Look for "boolean" in the records and copy every line that has it.
[The input Boundary: Start]
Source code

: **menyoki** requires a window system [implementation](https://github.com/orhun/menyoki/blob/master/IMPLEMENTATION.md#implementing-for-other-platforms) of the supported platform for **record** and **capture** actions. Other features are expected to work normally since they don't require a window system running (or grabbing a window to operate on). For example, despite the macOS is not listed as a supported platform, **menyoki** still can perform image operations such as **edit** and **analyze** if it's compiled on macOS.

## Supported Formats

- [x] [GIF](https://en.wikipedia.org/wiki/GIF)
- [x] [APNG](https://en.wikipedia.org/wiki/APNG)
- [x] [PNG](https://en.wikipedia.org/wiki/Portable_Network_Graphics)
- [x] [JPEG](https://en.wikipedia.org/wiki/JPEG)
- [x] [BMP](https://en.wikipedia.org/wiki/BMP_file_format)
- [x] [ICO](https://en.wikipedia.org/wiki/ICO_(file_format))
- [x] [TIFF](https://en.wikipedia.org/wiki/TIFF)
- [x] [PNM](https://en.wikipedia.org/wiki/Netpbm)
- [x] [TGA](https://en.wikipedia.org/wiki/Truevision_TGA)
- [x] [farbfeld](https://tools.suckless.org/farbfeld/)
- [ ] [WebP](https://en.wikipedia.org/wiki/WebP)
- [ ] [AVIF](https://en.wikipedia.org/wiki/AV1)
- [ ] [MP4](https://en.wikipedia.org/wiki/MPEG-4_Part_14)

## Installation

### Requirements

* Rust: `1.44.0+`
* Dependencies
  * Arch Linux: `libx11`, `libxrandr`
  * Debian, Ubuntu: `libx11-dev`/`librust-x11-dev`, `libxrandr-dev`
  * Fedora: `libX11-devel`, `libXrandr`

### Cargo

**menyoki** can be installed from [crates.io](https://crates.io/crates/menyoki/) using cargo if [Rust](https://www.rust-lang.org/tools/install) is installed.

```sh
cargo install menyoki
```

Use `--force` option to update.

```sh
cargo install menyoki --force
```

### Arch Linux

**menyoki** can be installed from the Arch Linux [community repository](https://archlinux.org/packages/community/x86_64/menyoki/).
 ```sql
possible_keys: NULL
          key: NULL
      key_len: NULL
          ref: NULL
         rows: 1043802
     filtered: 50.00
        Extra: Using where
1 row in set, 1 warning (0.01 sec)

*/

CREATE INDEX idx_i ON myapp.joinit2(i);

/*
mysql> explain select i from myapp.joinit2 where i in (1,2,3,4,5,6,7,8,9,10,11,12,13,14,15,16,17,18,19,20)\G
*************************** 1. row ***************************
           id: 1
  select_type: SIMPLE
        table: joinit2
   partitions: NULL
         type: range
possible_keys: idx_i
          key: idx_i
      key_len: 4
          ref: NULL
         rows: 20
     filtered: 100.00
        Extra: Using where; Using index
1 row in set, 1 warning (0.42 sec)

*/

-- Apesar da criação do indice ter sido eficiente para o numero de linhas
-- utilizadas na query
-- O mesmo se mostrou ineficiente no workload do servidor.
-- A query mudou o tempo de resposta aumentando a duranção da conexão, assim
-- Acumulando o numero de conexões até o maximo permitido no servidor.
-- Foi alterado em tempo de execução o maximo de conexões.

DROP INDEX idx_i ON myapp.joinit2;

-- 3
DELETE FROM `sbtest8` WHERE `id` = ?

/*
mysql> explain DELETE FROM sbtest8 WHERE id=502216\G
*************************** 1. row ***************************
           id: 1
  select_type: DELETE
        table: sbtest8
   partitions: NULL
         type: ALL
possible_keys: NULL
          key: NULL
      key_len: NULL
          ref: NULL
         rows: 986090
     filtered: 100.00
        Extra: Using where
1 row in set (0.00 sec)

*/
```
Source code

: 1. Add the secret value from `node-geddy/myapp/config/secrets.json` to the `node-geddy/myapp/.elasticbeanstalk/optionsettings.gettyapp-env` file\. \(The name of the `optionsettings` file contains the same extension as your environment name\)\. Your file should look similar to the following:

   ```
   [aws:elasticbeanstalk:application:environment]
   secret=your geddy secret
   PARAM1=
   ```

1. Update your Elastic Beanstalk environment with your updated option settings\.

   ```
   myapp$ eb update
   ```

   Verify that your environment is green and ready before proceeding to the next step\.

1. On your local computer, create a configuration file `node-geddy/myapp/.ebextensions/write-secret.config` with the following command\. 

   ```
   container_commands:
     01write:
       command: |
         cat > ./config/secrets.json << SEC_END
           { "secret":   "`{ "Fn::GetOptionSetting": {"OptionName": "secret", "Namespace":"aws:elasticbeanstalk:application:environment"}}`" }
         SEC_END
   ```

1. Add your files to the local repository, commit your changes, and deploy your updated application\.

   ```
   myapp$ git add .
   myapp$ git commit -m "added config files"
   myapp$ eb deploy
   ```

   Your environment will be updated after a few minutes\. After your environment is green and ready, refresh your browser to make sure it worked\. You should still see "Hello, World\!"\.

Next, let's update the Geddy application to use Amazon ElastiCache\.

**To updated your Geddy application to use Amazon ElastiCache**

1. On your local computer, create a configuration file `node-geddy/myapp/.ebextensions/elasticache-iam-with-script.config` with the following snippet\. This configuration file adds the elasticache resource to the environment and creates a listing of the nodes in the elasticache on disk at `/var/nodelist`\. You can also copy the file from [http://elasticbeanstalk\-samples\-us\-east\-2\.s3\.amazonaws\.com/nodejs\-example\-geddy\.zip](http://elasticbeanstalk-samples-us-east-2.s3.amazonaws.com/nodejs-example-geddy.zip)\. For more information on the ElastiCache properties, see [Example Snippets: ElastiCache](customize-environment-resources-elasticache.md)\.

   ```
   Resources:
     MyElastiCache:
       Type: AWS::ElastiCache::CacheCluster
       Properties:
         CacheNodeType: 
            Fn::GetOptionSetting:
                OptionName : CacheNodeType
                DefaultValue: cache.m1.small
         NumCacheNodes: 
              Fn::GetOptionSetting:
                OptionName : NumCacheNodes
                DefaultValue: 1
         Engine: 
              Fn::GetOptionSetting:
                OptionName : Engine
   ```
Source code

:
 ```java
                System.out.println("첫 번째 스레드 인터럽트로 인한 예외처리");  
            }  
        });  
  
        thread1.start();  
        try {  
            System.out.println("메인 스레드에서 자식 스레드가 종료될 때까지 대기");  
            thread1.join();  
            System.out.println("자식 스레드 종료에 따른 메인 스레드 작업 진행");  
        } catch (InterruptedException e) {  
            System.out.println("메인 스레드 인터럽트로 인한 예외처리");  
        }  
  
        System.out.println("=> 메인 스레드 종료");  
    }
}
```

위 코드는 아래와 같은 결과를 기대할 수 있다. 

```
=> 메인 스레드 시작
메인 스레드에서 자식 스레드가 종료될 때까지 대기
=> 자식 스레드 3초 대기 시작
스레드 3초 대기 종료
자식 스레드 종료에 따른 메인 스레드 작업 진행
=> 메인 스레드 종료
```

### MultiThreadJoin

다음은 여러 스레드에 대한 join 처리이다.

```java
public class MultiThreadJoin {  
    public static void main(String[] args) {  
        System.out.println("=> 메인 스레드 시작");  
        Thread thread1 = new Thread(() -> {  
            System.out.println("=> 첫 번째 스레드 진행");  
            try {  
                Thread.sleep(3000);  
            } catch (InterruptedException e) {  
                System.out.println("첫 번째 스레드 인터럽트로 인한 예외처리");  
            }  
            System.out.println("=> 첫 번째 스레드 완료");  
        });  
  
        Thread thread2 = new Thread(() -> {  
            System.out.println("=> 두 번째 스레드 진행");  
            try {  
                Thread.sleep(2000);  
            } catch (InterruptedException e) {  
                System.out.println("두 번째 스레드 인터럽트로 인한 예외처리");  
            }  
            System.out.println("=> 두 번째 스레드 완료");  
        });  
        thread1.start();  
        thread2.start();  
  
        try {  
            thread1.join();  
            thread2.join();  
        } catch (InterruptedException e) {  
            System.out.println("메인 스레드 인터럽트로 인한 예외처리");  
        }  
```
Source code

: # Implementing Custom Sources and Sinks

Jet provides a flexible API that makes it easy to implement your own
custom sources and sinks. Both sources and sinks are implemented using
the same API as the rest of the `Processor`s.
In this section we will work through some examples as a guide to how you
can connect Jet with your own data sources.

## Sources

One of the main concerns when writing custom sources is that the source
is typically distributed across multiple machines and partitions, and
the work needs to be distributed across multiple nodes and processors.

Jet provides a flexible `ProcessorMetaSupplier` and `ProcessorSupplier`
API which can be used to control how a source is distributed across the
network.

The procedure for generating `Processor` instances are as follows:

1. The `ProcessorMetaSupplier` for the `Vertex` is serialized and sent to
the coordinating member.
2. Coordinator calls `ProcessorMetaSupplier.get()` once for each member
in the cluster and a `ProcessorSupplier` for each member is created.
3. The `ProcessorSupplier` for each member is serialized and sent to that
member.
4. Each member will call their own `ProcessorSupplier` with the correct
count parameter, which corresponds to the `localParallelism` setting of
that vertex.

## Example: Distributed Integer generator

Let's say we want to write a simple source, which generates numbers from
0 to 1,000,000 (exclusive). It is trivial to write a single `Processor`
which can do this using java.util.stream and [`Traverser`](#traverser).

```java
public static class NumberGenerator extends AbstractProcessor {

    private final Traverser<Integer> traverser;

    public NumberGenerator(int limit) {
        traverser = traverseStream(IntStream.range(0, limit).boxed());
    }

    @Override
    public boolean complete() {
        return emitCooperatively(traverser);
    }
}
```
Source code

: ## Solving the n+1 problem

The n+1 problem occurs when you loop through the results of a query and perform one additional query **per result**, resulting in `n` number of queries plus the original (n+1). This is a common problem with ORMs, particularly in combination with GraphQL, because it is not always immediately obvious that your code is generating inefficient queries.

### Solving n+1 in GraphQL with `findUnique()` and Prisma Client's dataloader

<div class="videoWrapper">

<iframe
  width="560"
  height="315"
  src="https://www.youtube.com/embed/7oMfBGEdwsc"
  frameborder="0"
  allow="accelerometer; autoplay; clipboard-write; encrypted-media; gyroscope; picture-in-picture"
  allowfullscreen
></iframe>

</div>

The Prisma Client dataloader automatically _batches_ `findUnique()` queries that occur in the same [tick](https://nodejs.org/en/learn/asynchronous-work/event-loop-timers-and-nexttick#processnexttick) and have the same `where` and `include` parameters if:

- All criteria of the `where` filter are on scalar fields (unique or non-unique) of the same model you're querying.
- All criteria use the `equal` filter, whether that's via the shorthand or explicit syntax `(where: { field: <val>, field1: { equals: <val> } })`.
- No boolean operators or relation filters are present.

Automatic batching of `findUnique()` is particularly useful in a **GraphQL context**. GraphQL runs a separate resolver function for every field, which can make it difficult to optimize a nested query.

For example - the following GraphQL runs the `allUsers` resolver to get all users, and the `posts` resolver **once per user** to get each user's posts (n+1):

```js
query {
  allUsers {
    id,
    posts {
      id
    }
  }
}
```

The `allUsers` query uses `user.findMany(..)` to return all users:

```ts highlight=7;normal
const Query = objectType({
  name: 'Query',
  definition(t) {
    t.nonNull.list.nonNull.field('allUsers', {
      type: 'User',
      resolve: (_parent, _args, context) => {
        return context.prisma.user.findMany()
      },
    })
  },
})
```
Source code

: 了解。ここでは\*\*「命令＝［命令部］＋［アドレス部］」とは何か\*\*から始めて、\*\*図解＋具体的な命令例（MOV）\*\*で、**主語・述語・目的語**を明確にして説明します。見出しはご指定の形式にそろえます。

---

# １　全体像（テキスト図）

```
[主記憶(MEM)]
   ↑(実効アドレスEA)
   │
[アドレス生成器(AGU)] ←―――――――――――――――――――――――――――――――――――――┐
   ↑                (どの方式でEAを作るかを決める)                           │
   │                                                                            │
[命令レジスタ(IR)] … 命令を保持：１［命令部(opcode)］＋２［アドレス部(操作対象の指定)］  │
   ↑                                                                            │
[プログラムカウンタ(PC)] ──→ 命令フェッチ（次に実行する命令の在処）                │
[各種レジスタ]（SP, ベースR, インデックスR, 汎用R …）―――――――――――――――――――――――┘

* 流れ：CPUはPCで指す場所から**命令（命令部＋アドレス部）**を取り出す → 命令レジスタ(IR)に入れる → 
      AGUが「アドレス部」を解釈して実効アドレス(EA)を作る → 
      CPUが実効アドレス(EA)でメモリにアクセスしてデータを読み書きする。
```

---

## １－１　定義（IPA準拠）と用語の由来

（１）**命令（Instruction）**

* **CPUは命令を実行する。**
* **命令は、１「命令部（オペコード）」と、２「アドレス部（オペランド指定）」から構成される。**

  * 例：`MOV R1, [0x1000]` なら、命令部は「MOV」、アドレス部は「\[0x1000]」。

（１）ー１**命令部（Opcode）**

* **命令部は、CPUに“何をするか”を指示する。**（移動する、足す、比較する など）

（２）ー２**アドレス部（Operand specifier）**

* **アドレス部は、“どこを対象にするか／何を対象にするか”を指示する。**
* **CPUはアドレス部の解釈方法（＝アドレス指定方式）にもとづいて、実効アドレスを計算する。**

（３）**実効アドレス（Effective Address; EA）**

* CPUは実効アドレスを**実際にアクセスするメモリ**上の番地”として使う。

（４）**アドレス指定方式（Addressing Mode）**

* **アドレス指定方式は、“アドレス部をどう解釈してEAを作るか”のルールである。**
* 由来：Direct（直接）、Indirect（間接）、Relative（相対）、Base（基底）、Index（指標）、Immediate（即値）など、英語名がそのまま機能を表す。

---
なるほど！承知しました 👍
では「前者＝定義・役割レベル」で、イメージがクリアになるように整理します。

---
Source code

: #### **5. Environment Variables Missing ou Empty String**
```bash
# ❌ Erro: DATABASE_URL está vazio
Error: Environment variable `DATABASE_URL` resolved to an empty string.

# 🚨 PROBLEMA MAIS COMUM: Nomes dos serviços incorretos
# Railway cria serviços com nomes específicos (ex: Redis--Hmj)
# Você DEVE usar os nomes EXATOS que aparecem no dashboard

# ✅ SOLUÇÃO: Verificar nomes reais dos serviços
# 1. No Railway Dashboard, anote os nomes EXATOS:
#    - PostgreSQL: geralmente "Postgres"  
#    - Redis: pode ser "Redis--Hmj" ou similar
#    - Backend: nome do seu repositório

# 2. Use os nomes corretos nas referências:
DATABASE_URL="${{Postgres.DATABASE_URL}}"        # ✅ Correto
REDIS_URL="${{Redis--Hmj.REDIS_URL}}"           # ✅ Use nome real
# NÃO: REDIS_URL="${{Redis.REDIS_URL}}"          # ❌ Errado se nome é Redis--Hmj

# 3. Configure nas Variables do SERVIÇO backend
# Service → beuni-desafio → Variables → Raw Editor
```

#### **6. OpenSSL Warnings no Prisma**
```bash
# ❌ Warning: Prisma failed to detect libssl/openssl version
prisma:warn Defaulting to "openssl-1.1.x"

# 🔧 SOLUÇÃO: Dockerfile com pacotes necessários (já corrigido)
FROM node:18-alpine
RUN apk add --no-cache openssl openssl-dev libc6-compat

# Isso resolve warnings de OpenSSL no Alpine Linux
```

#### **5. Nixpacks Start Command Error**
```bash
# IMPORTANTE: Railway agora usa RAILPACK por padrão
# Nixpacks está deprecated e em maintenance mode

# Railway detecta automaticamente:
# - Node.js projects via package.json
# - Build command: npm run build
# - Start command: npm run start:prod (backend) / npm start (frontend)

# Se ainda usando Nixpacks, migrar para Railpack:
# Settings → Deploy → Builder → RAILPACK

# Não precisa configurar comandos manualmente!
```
[The input Boundary: End]
### Answer to this exercise
    public boolean complete() {
- No boolean operators or relation filters are present.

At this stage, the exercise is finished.